• EXERCISE
Below is some data. Retype exactly the lines starting at the one with "7.1 Beyond the" and ending at the one with "The following issues".

STORED DATA START

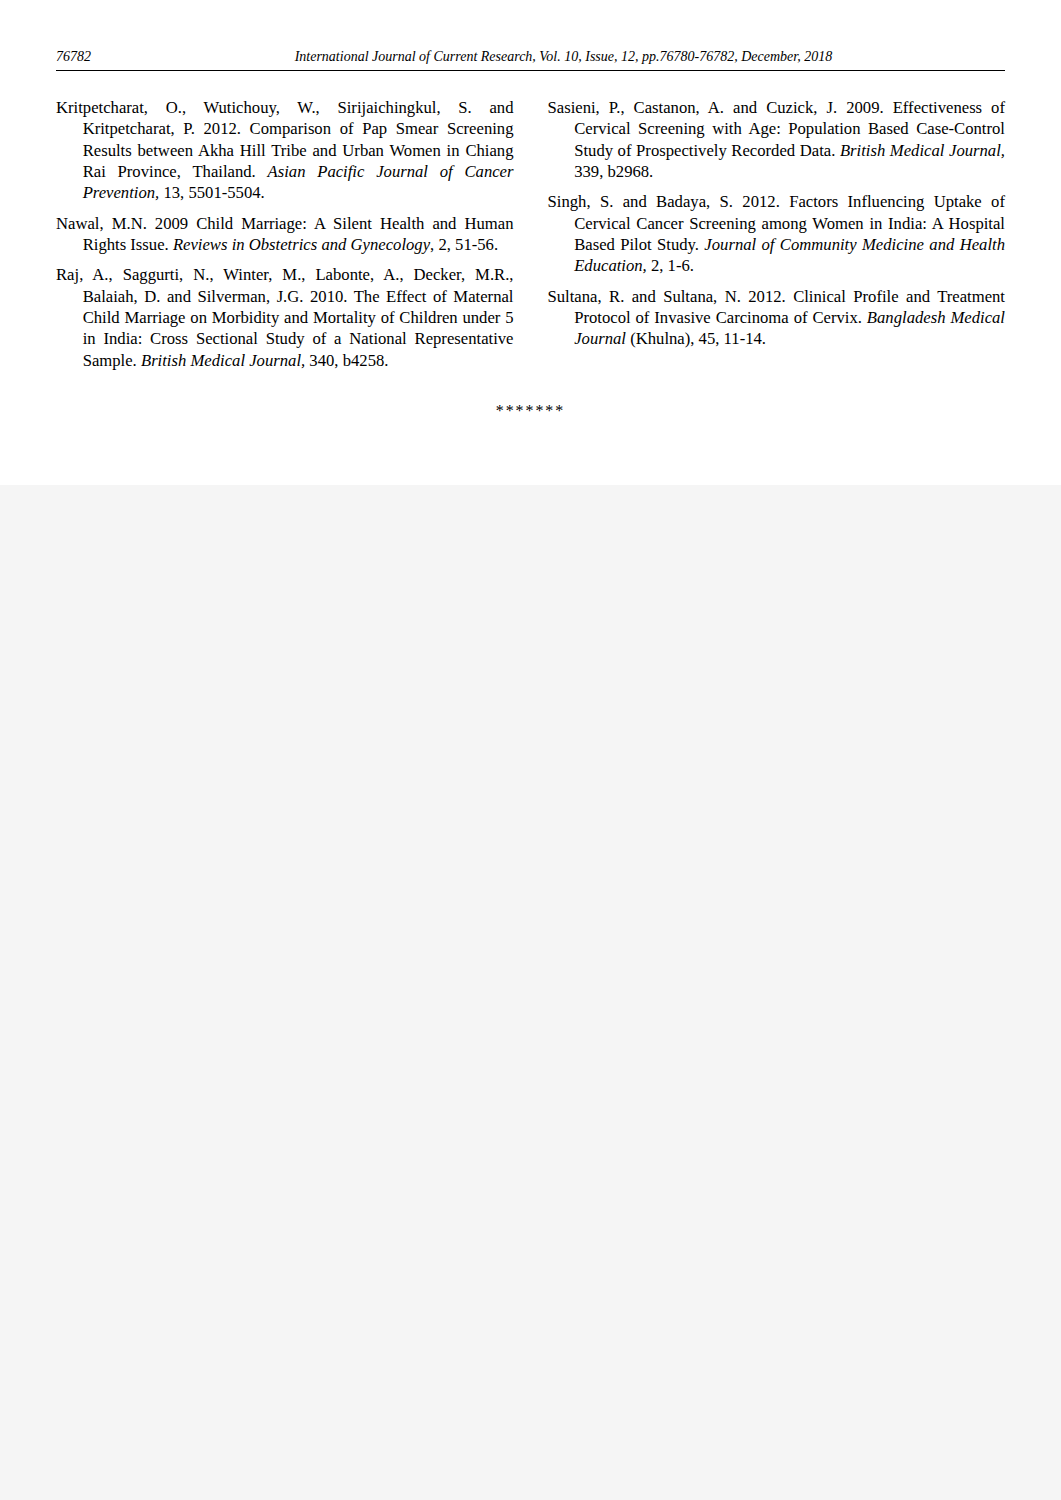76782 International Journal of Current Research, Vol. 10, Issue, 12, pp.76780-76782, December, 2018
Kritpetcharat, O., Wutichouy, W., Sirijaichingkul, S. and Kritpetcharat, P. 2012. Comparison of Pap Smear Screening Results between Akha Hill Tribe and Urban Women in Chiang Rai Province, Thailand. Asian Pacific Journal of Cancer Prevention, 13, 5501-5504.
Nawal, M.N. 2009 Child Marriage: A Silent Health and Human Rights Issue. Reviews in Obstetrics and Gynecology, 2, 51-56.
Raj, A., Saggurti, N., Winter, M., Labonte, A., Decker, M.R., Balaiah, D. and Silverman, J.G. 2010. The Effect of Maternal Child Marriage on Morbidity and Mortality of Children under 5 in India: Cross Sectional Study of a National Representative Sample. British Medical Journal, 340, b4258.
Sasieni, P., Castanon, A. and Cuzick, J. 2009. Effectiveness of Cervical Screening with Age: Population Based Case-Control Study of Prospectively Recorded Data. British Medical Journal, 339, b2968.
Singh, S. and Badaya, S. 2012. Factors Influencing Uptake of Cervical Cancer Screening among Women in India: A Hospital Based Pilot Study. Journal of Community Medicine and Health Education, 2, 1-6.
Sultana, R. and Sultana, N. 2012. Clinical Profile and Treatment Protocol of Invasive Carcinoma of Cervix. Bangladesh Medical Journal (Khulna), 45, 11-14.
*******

STORED DATA END
STORED DATA START

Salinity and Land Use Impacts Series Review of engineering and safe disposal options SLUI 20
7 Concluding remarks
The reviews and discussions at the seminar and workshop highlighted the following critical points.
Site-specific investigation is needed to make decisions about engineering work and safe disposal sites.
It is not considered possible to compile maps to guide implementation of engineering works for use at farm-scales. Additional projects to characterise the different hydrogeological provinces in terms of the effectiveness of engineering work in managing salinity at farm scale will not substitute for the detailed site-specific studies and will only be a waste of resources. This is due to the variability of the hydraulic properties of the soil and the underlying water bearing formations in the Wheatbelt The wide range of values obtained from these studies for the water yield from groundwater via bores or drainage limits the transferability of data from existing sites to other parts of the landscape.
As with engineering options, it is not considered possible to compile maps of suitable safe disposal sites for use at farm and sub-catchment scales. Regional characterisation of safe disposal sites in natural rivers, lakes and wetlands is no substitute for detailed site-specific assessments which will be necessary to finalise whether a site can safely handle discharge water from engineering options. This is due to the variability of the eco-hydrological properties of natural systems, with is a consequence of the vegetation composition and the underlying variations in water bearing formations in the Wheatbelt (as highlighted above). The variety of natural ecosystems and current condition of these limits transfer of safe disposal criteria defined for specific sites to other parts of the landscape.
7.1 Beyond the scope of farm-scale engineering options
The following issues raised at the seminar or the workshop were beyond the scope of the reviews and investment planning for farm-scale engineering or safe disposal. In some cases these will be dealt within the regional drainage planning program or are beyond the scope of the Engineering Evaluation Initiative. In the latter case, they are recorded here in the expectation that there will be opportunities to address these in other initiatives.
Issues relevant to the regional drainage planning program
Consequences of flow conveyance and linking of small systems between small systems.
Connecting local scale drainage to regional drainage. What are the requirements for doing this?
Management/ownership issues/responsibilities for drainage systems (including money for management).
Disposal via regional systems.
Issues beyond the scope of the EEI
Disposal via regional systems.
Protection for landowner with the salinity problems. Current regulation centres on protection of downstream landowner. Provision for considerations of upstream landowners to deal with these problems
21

STORED DATA END

• RESPONSE BOX
7.1 Beyond the scope of farm-scale engineering options
The following issues raised at the seminar or the workshop were beyond the scope of the reviews and investment planning for farm-scale engineering or safe disposal. In some cases these will be dealt within the regional drainage planning program or are beyond the scope of the Engineering Evaluation Initiative. In the latter case, they are recorded here in the expectation that there will be opportunities to address these in other initiatives.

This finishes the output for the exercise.